L'ALGÉRIE dispose d'une bande côtière
de plus de 1.300 km et cette façade maritime constitue à
la fois une défense naturelle, mais aussi un poumon qui lui permet
de respirer, de recevoir des produits fabriqués et d'expédier
en retour les produits de son sol et de son sous-sol. La vocation maritime
de l'Algérie est donc une nécessité naturelle et
il est de fait que les plus grosses concentrations de population se situent
sur la côte tandis que la densité humaine s'amoindrit à
mesure que l'on s'en-fonce vers l'intérieur des terres.
Depuis le milieu du XIXè siècle, l'Algérie est entrée
dans l'ère moderne de son histoire maritime : Alger en particulier
est devenu un grand port moderne et occupe une place de choix dons la
chaîne des ports qui s'étendent de Nemours à La Colle.
Il est vrai que c'est par là que débuta le prodigieux essor
qui caractérise l'Algérie d'aujourd'hui.

# COMMENT PROCÉDER
Traduisez en anglais, s'il vous plaît, cette phrase du texte sur la façade maritime algérienne : « Il est vrai que c'est par là que débuta le prodigieux essor qui caractérise l'Algérie d'aujourd'hui. » Les données fournies n'interviennent pas dans cet exercice.

# DONNÉES FOURNIES
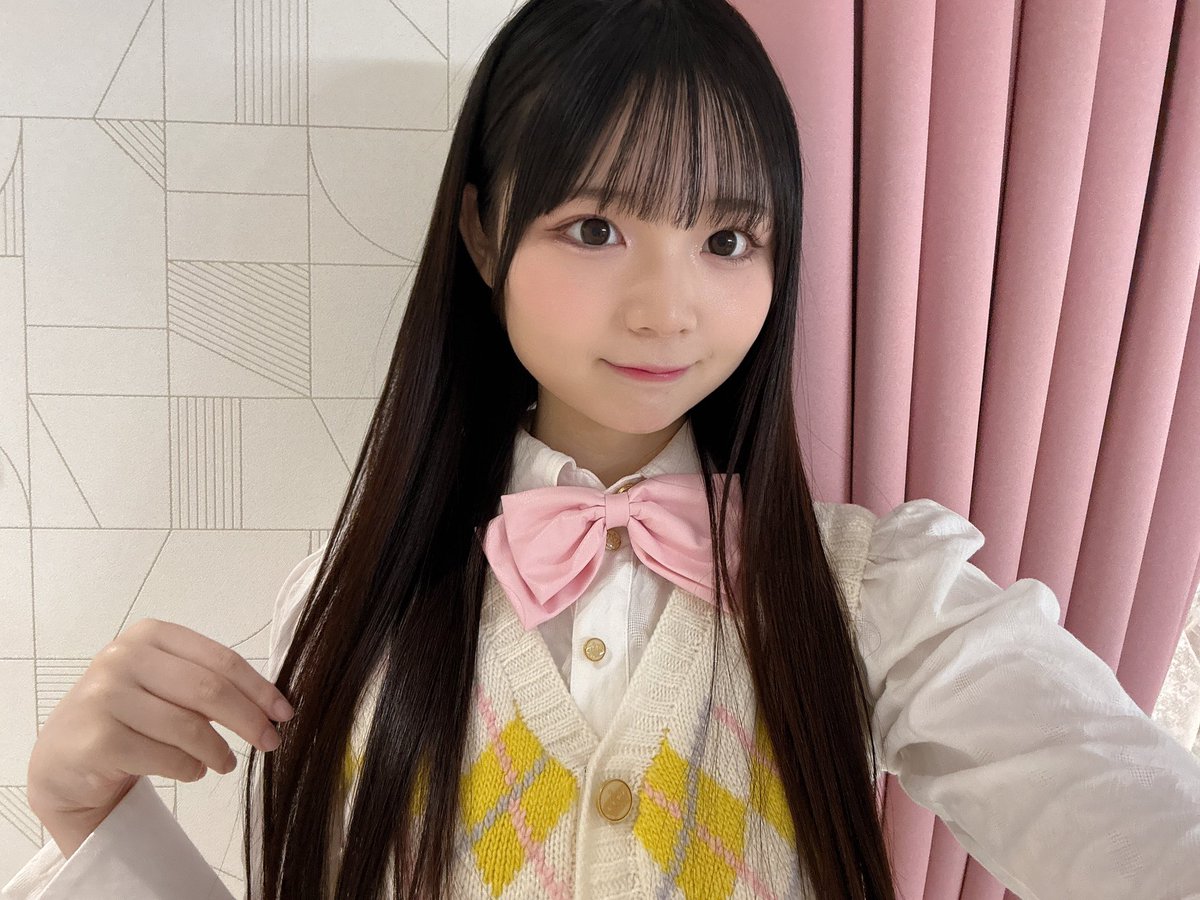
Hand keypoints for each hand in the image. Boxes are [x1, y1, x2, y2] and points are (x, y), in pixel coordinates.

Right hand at [26, 618, 294, 857]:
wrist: (64, 761)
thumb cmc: (129, 718)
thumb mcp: (166, 687)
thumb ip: (209, 685)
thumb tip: (273, 706)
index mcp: (149, 635)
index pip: (220, 660)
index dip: (259, 689)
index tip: (285, 712)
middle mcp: (122, 658)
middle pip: (209, 690)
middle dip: (249, 720)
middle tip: (271, 743)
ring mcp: (104, 697)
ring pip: (189, 728)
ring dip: (218, 752)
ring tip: (224, 763)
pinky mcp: (96, 740)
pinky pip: (166, 758)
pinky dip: (190, 769)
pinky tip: (191, 771)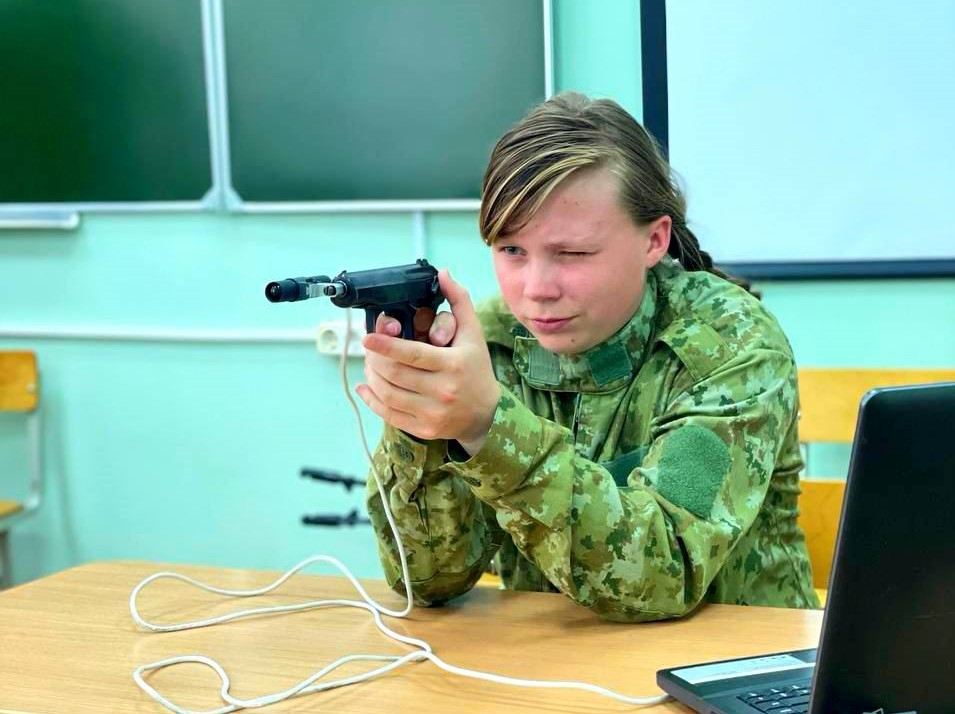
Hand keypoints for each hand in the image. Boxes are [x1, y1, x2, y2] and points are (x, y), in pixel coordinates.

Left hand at [356, 270, 499, 454]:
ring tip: (370, 364)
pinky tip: (366, 386)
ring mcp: (433, 413)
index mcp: (453, 365)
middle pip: (394, 373)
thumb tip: (443, 274)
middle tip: (370, 348)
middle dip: (375, 358)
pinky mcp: (424, 429)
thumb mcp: (473, 334)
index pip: (412, 354)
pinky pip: (388, 414)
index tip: (368, 337)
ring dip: (372, 376)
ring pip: (388, 393)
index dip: (386, 345)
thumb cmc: (476, 369)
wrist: (485, 415)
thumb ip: (458, 301)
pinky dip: (371, 399)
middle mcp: (443, 391)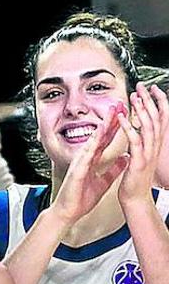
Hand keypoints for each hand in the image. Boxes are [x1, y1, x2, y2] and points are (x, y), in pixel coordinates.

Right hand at [52, 105, 127, 224]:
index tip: (123, 113)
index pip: (105, 140)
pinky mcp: (76, 170)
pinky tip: (99, 133)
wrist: (68, 212)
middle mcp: (85, 158)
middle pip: (99, 135)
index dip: (115, 126)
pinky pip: (86, 153)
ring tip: (111, 112)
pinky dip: (93, 142)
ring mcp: (79, 163)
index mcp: (92, 161)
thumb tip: (125, 158)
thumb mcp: (104, 182)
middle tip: (118, 104)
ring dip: (102, 125)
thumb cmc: (81, 199)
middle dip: (109, 119)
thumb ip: (113, 169)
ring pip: (93, 140)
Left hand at [117, 83, 168, 205]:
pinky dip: (128, 126)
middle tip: (143, 86)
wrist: (135, 198)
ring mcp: (148, 153)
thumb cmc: (135, 178)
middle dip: (150, 100)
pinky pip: (134, 140)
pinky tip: (122, 117)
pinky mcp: (138, 160)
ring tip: (134, 96)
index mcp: (154, 144)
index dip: (158, 102)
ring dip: (141, 110)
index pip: (161, 118)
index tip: (152, 89)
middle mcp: (154, 146)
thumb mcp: (141, 157)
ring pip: (147, 126)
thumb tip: (138, 133)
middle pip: (156, 118)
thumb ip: (141, 144)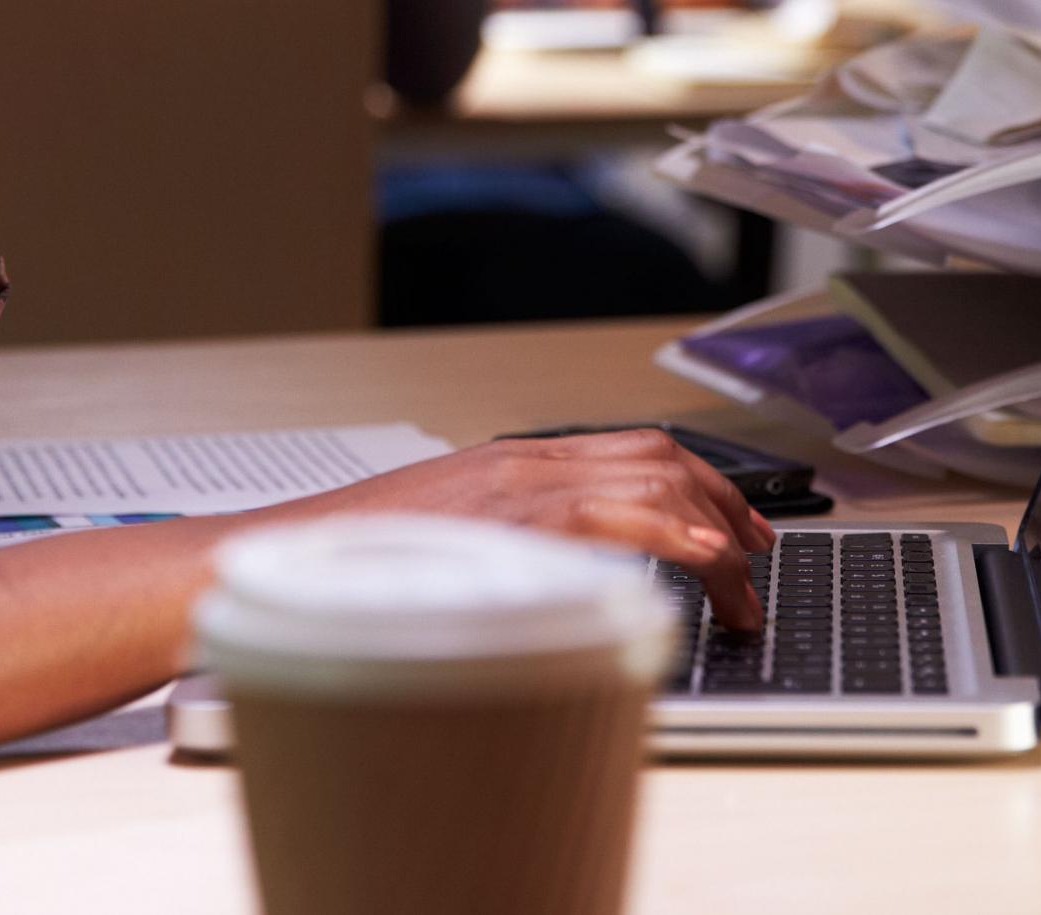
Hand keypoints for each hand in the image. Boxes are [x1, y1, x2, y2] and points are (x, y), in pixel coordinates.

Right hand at [284, 429, 774, 628]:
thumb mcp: (454, 538)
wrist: (279, 558)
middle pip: (660, 453)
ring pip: (648, 477)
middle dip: (729, 505)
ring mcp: (513, 487)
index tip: (741, 532)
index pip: (637, 448)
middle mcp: (523, 461)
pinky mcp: (501, 520)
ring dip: (713, 535)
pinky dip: (665, 534)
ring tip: (742, 593)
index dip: (705, 485)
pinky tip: (699, 564)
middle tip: (760, 564)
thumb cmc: (359, 562)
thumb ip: (513, 540)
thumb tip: (579, 577)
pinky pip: (605, 514)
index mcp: (515, 460)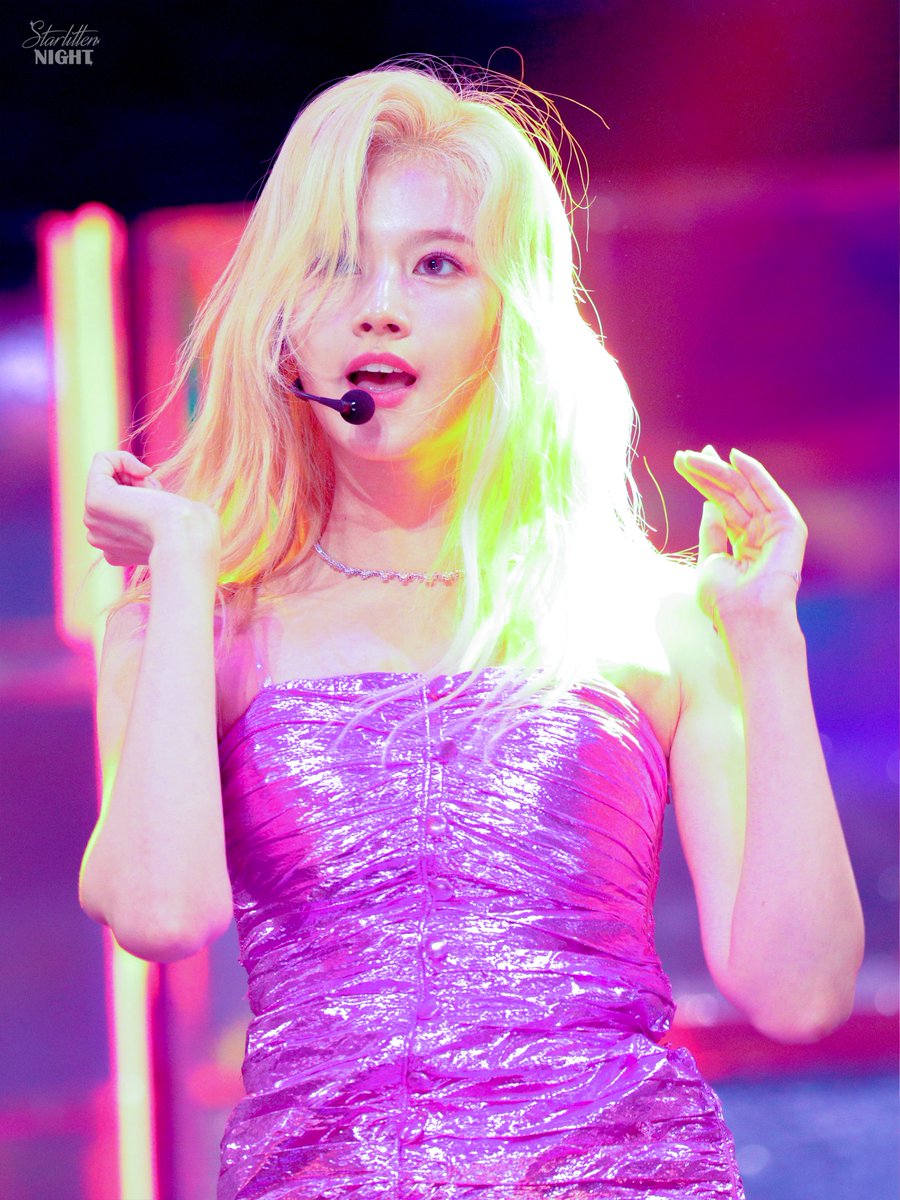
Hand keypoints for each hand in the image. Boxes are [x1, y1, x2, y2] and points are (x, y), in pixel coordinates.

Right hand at [84, 451, 220, 567]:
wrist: (187, 539)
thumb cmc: (189, 531)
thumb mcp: (168, 521)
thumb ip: (150, 511)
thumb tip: (144, 486)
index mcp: (115, 550)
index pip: (121, 508)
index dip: (143, 497)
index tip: (162, 505)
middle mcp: (99, 538)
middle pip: (112, 491)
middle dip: (137, 486)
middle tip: (158, 501)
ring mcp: (94, 520)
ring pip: (107, 477)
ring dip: (134, 478)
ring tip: (153, 496)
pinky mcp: (95, 500)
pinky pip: (101, 461)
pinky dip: (124, 458)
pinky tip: (145, 472)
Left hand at [673, 445, 806, 628]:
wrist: (744, 616)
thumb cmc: (724, 600)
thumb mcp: (710, 560)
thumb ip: (712, 531)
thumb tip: (708, 503)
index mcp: (744, 545)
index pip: (723, 506)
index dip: (705, 484)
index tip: (685, 464)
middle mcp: (761, 534)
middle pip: (731, 495)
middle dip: (708, 473)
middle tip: (683, 456)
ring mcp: (776, 529)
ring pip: (743, 491)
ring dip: (718, 470)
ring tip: (691, 456)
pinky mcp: (789, 526)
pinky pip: (769, 492)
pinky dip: (754, 473)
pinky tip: (734, 458)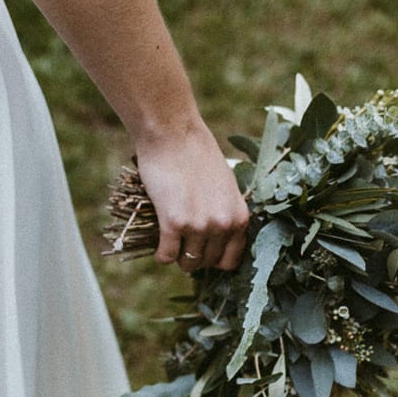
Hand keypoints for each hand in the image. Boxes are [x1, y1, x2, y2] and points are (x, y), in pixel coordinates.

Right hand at [135, 120, 249, 271]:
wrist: (174, 134)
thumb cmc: (197, 155)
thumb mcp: (224, 186)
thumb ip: (224, 213)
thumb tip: (213, 239)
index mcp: (239, 217)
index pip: (231, 260)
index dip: (215, 259)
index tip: (203, 251)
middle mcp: (223, 224)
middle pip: (207, 263)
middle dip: (194, 257)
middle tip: (183, 243)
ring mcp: (199, 226)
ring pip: (187, 263)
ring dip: (177, 257)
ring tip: (170, 243)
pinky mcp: (174, 223)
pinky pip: (167, 256)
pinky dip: (161, 255)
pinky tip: (158, 246)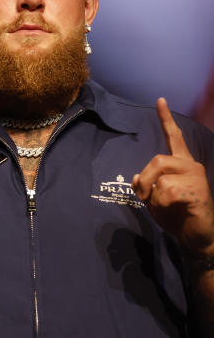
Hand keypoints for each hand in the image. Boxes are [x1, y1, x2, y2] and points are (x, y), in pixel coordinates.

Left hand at [132, 98, 213, 258]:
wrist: (196, 237)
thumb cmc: (175, 215)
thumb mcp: (153, 198)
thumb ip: (146, 184)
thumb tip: (140, 176)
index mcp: (181, 164)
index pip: (173, 138)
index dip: (166, 119)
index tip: (159, 100)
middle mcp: (191, 166)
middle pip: (156, 161)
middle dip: (146, 181)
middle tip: (150, 198)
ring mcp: (196, 178)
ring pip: (160, 180)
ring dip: (154, 198)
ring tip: (168, 208)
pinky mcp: (198, 192)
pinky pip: (167, 193)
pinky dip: (162, 205)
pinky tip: (175, 211)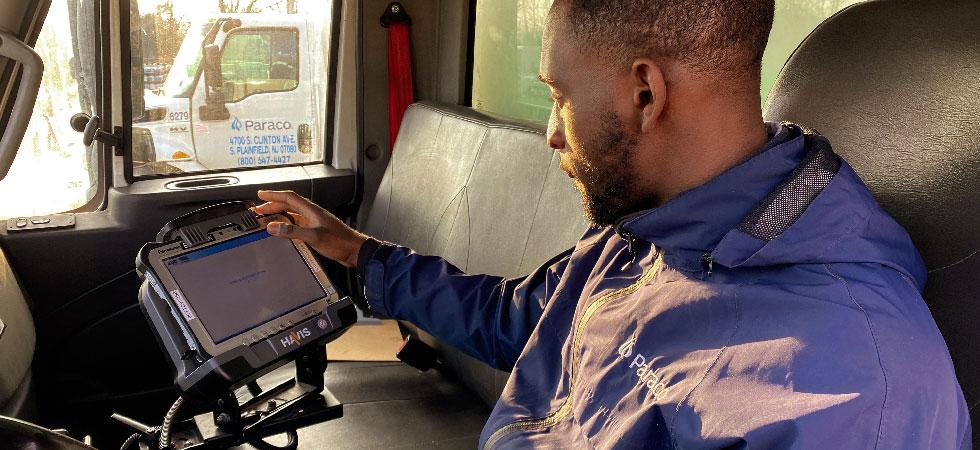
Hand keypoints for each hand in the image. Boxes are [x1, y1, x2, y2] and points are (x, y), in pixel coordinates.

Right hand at [254, 190, 368, 267]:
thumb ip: (292, 231)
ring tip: (268, 218)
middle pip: (289, 205)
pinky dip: (288, 224)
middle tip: (260, 210)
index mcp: (311, 210)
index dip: (274, 195)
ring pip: (293, 214)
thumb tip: (272, 226)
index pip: (289, 197)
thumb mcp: (313, 236)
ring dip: (280, 214)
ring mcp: (315, 222)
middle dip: (273, 205)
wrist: (354, 251)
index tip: (261, 194)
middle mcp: (312, 214)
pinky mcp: (317, 231)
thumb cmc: (339, 242)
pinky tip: (284, 229)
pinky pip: (298, 223)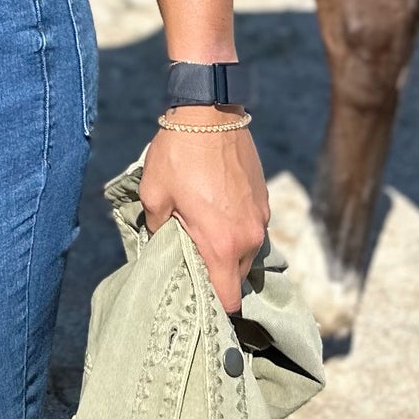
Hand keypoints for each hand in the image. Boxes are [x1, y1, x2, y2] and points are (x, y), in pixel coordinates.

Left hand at [139, 113, 269, 314]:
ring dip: (228, 249)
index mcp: (221, 245)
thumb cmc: (178, 155)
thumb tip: (160, 241)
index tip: (200, 301)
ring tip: (203, 232)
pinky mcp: (263, 198)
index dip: (215, 305)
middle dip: (218, 274)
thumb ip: (157, 228)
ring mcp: (260, 217)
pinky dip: (237, 227)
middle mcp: (248, 237)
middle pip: (236, 276)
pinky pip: (251, 226)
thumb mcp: (154, 195)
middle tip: (193, 260)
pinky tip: (216, 210)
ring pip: (246, 251)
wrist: (209, 112)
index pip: (228, 298)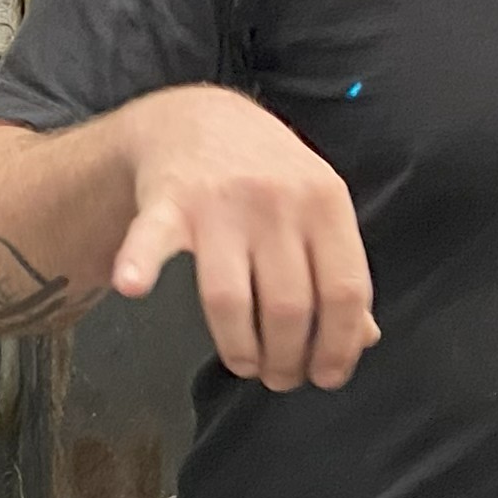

# SOLUTION PROPOSÉE
It is true that it was there that the prodigious growth that characterizes present-day Algeria began.